I understand completely. In the 90s I went on charters out of Port Aransas, TX and all we could catch were sharks. I loaded a cooler full of meat and spent a year trying to make it taste good. Wrapped in bacon, lemon peppered and butter basted it was....ok, what wouldn't be?!


----------



## Scardog7 (Oct 11, 2011)

You described the sea state perfectly. I was out 20 miles and wanted to check one last spot 2.5 miles further south but it was white capping and steep. I decided against it. As I headed in, I noticed the white caps had ended. Oh well.

Stayed dry the entire time in a 24 foot cc due to hull design and a $9.98 clear, heavy duty shower curtain.


----------



## Chris V (Oct 18, 2007)

The seas were just right to look calm and still somehow beat you up. 

Thanks for the report


----------



## bcahn (Jan 10, 2013)

Well that sucks, glad I canceled my trip out, trailer brakes(thx Jan), yard work and pressure washing all weekend for me!


----------



## amarcafina (Aug 24, 2008)

Quote ' 
Sharks cull the old, weak, sick and are the ocean "'

And the one's you spend thousands of Dollar to catch.. when they are pulled up on your line.


----------



## Nitzey (Oct 9, 2007)

"I have eaten shark all over the world and have never had any that I enjoyed eating. "

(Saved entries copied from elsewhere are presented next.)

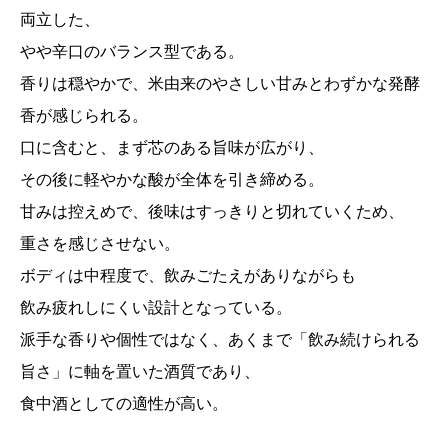
両立した、
やや辛口のバランス型である。
香りは穏やかで、米由来のやさしい甘みとわずかな発酵
香が感じられる。
口に含むと、まず芯のある旨味が広がり、
その後に軽やかな酸が全体を引き締める。
甘みは控えめで、後味はすっきりと切れていくため、
重さを感じさせない。
ボディは中程度で、飲みごたえがありながらも
飲み疲れしにくい設計となっている。
派手な香りや個性ではなく、あくまで「飲み続けられる
旨さ」に軸を置いた酒質であり、
食中酒としての適性が高い。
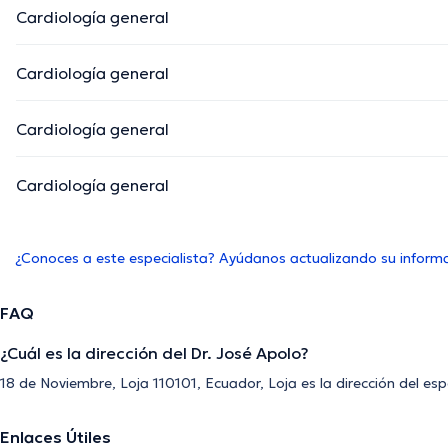
Cardiología general
Cardiología general
Cardiología general
Cardiología general
¿Conoces a este especialista? Ayúdanos actualizando su inform
FAQ
¿Cuál es la dirección del Dr. José Apolo?
18 de Noviembre, Loja 110101, Ecuador, Loja es la dirección del esp
Enlaces Útiles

Have you tried mako? I think it is superb eating.


----------



## Kim (Aug 5, 2008)

I have had Mako in several different countries all claiming to be local delicacies and I would rather have had a burger or a hotdog as far as delicious went.


----------



## PHARMER (Apr 13, 2012)

Sorry Kim...no pics of this trip. I can't believe I didn't snap one photo. Too busy catching fish I guess. We should've took a few pics of the grouper at least. After thinking about it...I cussed that shark a little more since that was the first gag I have caught.


----------



## Kim (Aug 5, 2008)

No worries Chad there is always the next time.


----------